Deemed Export Attestation
The United States Citizenship and Immigration Services requires employers to complete Part 6 of Form I-129, the “deemed export attestation”, for H-1B, H-1B1, L-1, or 0-1A non-immigrant worker visa applicants to affirm that the prospective employee covered by the visa request (1) will not be exposed to restricted technology/technical data that would require an export license; or (2) an export license will be obtained before that employee is given access to that information/technology.
In order to complete this attestation the applicant must first assess what technology/technical data the foreign national will need access to as a part of their work at the University.
If the items that the foreign national will be exposed to are (1) not military, space, or intelligence in nature, (2) freely available for purchase by the general public, and (3) contain no information related to the development, production or use of those products that is not included in all sales to the general public then it is likely that no license will be required. However, if an item is military in nature, or specifically designed, developed, configured, adapted, or modified for military application a license will always be required, including if the foreign national will be exposed to technical data related to the item. If an item is not primarily military in nature but the foreign national will have access to related information or data that is not available to the general public then a classification will have to be made on the Commerce Control List (CCL) to determine whether a license may be required.

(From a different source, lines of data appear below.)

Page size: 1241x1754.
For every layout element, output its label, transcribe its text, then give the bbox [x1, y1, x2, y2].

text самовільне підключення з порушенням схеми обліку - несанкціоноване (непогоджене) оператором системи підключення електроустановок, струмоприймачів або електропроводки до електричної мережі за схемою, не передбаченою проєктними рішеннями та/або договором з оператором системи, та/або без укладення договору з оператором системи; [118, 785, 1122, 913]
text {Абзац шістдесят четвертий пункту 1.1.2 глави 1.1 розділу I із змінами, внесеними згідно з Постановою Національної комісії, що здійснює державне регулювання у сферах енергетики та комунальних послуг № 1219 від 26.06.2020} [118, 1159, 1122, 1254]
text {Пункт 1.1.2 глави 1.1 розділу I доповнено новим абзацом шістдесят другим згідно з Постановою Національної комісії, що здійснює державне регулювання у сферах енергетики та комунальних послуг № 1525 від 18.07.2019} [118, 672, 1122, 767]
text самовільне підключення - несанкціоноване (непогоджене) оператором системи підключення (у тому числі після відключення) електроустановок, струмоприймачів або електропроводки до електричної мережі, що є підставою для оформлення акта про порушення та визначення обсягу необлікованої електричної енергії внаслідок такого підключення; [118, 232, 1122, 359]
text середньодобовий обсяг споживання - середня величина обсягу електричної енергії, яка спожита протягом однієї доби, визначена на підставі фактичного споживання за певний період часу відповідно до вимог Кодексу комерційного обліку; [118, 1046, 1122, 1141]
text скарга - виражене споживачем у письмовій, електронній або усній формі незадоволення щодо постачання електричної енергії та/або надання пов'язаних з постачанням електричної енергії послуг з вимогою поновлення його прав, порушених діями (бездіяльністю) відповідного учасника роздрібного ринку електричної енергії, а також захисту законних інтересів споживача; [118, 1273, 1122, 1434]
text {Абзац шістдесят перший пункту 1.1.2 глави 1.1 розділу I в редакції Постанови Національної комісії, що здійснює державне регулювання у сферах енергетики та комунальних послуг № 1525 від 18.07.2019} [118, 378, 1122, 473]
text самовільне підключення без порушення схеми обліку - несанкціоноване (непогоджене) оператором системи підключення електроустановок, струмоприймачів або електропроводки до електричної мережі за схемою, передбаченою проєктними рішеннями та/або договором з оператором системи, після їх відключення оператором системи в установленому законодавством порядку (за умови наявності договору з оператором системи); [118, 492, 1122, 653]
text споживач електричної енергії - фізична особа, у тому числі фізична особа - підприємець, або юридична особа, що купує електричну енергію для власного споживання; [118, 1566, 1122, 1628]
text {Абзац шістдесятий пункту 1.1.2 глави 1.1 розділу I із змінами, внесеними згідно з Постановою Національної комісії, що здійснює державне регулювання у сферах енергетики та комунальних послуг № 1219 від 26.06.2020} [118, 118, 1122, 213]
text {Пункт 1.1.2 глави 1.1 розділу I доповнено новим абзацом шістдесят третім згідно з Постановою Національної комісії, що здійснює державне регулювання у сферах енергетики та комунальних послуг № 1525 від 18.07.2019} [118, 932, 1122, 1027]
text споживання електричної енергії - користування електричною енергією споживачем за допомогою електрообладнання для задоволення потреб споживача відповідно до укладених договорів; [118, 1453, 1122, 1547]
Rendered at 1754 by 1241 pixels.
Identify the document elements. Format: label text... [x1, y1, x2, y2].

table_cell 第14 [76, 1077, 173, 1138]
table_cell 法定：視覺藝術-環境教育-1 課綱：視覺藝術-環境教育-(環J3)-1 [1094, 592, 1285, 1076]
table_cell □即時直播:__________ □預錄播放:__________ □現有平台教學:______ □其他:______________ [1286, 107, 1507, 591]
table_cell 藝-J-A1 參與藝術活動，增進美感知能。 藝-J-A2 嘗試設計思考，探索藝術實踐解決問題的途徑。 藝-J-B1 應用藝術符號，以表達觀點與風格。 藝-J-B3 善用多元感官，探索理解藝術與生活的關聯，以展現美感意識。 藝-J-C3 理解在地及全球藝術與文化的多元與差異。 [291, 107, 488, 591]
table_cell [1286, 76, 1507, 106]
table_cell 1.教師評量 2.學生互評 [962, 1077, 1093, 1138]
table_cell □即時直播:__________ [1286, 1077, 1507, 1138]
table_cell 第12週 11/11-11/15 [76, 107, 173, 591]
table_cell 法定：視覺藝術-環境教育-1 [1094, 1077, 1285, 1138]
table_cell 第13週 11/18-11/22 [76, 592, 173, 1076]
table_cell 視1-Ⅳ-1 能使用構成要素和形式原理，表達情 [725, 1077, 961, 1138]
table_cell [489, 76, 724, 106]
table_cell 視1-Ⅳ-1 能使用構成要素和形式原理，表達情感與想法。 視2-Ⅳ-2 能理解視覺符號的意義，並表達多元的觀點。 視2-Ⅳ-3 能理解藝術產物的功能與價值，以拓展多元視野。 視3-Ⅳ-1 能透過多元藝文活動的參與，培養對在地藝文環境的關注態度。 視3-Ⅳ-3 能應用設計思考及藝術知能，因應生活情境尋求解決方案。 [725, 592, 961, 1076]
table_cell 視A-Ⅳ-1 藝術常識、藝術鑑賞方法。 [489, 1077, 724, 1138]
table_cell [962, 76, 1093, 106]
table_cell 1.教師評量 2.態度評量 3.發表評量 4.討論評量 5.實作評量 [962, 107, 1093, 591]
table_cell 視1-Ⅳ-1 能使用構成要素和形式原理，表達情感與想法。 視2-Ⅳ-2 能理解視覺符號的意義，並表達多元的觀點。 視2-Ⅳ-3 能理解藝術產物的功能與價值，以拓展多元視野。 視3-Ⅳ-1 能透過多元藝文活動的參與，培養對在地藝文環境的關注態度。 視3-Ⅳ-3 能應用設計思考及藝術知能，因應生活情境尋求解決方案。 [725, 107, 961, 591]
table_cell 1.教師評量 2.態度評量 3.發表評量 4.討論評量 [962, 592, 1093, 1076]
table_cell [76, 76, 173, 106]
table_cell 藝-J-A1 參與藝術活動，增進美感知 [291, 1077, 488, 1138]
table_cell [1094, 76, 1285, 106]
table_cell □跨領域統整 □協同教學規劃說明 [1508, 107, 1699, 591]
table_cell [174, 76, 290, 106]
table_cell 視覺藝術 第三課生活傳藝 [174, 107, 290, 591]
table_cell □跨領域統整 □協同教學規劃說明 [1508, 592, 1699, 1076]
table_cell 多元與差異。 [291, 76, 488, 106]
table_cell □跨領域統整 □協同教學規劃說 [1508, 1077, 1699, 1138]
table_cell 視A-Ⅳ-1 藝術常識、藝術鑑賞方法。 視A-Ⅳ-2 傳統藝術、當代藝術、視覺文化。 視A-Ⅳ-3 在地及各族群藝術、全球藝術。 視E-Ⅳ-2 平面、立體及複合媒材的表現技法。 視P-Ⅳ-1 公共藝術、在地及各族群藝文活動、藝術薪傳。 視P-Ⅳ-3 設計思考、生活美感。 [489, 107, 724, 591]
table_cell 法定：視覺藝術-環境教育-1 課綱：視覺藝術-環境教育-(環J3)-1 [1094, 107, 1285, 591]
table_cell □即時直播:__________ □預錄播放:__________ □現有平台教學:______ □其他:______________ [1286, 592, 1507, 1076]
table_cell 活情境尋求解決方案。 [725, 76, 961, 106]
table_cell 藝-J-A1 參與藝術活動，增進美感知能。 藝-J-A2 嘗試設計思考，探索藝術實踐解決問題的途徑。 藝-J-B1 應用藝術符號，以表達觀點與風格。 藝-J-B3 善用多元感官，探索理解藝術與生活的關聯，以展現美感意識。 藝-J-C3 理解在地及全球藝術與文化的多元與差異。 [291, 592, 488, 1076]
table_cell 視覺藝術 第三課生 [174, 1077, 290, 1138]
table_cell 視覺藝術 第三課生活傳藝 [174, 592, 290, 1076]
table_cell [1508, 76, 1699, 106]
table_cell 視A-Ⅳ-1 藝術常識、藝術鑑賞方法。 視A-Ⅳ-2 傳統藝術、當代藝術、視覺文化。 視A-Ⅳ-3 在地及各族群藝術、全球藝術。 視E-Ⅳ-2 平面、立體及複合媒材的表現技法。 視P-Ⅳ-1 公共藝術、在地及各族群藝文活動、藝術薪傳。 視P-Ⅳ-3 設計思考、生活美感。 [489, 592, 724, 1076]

“Technology” is the term used by the The Department of Commerce Bureau of Industry and Security (BIS) in its Export Administration Regulations (EAR) to reference information necessary for the development, production or use of a product that may be found in the CCL. “Technical Data” is a term used by the State Department Directorate of Defense Trade Controls (DDTC) in its International Traffic in Arms Regulations (ITAR). Under ITAR an item or technical data relating to that item will be considered a defense article if that item is found on the United States Munitions List (USML) or if that item is specifically designed, developed, configured, adapted or modified for military application.
To determine whether or not a prospective employee entering the U.S. under one of the above-mentioned Visas will be exposed to technology or technical data such that a license may be required it may be helpful to use this checklist.
1. Is the prospective employee a citizen or resident of an embargoed, sanctioned, or prohibited country?
2. Will the prospective employee have access to encryption technology (beyond commercially available software)?
3. Will the potential employee be involved in a project that: (a) has a Technology Control Plan (TCP) in place; (b) requires approval, or prohibits use, of foreign citizens on the project; (c) has a military purpose or military funding; (d) involves spacecraft, satellites, rockets, missiles, unmanned aerial vehicles or related items or technology; (e) requires sponsor approval prior to publication or discussion at an open conference; or (f) requires access to proprietary information protected under a non-disclosure agreement?
If you answered “yes” to any of these three questions, contact the UECO and provide all available information related to the project and the prospective employee.